The Act, in part, temporarily reauthorizes funding of the Federal Highway Trust Fund (the “HTF”) until May 31, 2015. The HTF is a component of the Federal-Aid Highway Program, which reimburses states for federal-aid highway projects. For example, on any given federally-funded project, the Washington State Department of Transportation (“WSDOT”) pays its contractor for completed work from available state funds and receives reimbursement from the HTF.
Congress’ passage of the Act comes just in the nick of time. The HTF needs to maintain a balance of $4 billion in order to manage cash flow, but was projected to become insolvent later this month.
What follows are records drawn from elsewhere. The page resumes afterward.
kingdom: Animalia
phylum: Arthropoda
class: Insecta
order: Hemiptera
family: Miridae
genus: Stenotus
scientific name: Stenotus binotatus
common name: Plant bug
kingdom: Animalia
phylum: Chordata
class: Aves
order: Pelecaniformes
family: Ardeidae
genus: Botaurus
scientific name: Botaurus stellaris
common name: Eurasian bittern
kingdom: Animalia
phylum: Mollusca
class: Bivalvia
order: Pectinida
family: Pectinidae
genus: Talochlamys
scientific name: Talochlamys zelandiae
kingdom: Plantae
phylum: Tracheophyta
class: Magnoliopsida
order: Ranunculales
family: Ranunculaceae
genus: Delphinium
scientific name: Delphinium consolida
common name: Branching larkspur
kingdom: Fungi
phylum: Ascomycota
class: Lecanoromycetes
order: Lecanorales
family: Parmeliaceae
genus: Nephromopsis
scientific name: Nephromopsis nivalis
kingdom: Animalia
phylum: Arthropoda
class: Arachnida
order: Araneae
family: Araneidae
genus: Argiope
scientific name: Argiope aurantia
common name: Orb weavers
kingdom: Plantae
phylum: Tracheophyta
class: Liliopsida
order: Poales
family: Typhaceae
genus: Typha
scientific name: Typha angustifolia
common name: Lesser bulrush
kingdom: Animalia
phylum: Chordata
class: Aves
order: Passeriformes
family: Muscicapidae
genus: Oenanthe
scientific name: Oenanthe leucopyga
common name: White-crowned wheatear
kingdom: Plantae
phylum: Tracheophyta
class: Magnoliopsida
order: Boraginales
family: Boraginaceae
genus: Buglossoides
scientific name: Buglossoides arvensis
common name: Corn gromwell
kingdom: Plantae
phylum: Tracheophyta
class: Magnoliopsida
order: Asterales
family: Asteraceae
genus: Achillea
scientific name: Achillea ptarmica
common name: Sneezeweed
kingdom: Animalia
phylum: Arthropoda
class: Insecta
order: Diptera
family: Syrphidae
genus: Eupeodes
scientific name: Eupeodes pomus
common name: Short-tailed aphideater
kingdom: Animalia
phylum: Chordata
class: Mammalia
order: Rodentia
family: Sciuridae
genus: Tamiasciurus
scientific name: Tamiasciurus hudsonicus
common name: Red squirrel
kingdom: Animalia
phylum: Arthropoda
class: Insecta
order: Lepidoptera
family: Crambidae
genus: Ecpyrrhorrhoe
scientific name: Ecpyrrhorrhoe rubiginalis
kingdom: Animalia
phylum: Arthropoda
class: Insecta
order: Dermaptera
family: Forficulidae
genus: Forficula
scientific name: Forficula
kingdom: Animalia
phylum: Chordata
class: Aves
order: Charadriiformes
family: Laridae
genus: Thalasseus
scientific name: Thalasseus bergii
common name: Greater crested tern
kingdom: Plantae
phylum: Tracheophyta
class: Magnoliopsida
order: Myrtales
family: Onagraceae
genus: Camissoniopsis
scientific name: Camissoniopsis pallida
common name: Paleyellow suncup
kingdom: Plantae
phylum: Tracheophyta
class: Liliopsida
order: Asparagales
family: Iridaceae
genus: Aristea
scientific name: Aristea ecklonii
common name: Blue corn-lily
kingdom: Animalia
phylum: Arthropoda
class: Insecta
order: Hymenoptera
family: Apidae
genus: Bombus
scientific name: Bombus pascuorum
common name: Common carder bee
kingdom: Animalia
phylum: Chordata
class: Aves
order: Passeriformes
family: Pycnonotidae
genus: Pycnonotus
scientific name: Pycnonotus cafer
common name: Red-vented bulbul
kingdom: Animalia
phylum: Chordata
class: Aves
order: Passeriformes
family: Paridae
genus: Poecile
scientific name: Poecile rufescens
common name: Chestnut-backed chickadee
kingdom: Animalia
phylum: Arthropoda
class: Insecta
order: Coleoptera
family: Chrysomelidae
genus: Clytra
If Congress failed to pass the Act, the U.S. Department of Transportation was scheduled to begin slowing reimbursements to states for eligible projects. Without sufficient balances in the HTF, Washington’s current project payments could have been curtailed, and future projects could have been delayed. WSDOT identified forty-three highway projects totaling $29 million that could have been impacted if the HTF became insolvent. Read more.
The Act is only a temporary solution, giving Congress some breathing room to address a much larger problem. Congress will now likely turn its attention to the passage of a long-term transportation bill. With a temporary (nearly ten-month) relief, there is hope that a more permanent solution can be facilitated. The Obama Administration supports the GROW AMERICA Act as a permanent solution, which would increase funding for highways, bridges, and transit and rail systems over four years. Several other proposals are being advocated by both parties. Any long-term transportation bill, however, is likely to be highly controversial.